The poached salmon with dijon mustard sauce from Gelson's… (Raul Roa, Glendale…)

A parking lot lined with red tassels marks the opening of the 18th Gelson's Market location in La Cañada Flintridge. Food chat sites like Chowhound suggest that the shopping experience at Gelson's is somewhere between that at Whole Foods and Ralphs. In an effort to get to know the store better, I took it upon myself to test that theory with a very unscientific experiment. Below are the results.

By most accounts, Gelson's is renowned for their high-quality meats, seafood and produce. So I decided to treat my family to a pricey surf and turf dinner. At each of the three markets, I purchased one filet mignon, one filet of wild-caught Coho or Sockeye salmon, an heirloom artichoke, a pint of kale salad from their delis, and a carton of organic strawberries. (I attempted to include another local market in the mix, Sprouts, but they didn't carry some of my test items. Still they have great produce at reasonable prices and an expansive bulk food section.)


I cooked all the proteins the same way, seared with salt and pepper. Let me say from the start it was an outstanding meal. However, we did notice some differences. We kept the assessments as blind as possible, literally closing our eyes to test.

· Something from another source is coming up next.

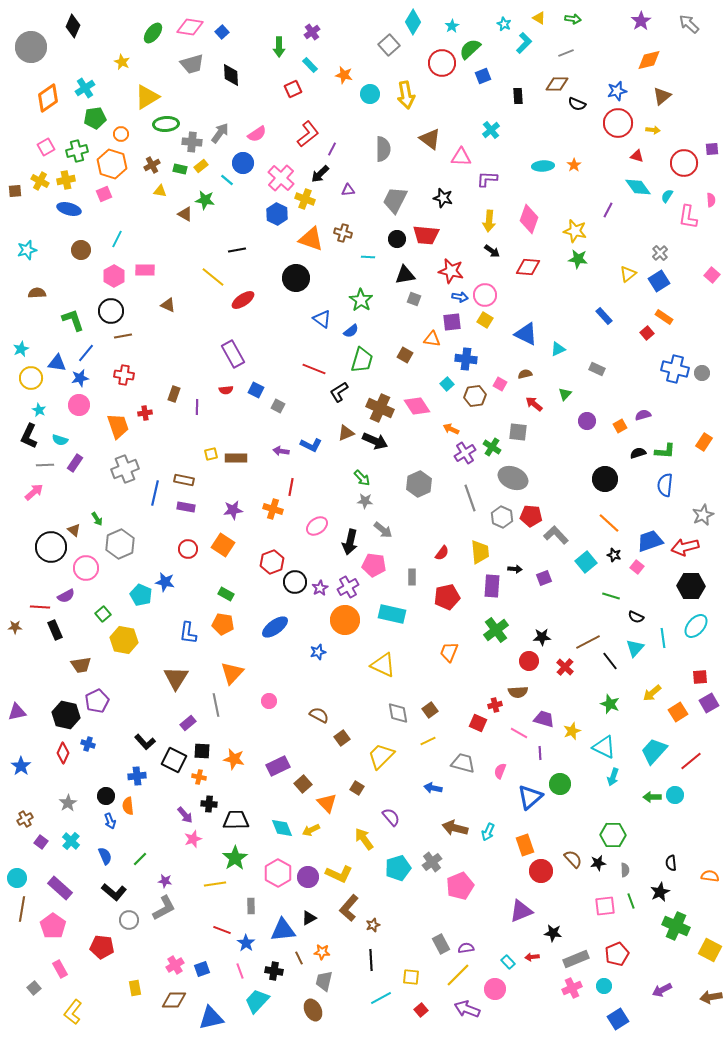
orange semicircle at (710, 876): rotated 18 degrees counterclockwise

We found Gelson's to be the winner in the filet mignon category. It was tender as butter with an exquisite flavor. A close second, however, was Ralphs — juicy, flavorful but with a slight metallic taste. Whole Foods' filet was tender but lacked oomph. Here, I must admit to a flaw in my scientific process as well as respect for government meat-rating agencies. I assumed the filet I bought at Whole Foods for $28.99 a pound was USDA Prime (top classification). In fact it was a Choice cut. They had no Prime that day. So while the meats from Whole Foods and Gelson's were hormone- and antibiotic-free, only Ralphs and Gelson's had the more flavorful Prime. Ralphs made no mention of hormones or antibiotics, only that the beef was "raised and harvested in the U.S."

In the salmon category, Gelson's won yet again. All test specimens were previously frozen but the Gelson's filet had a springy freshness and a delicate flavor that was hard to top. Regarding the artichokes, I had to chuckle because when I got them home I realized they were all from the same farm. They tasted exactly the same.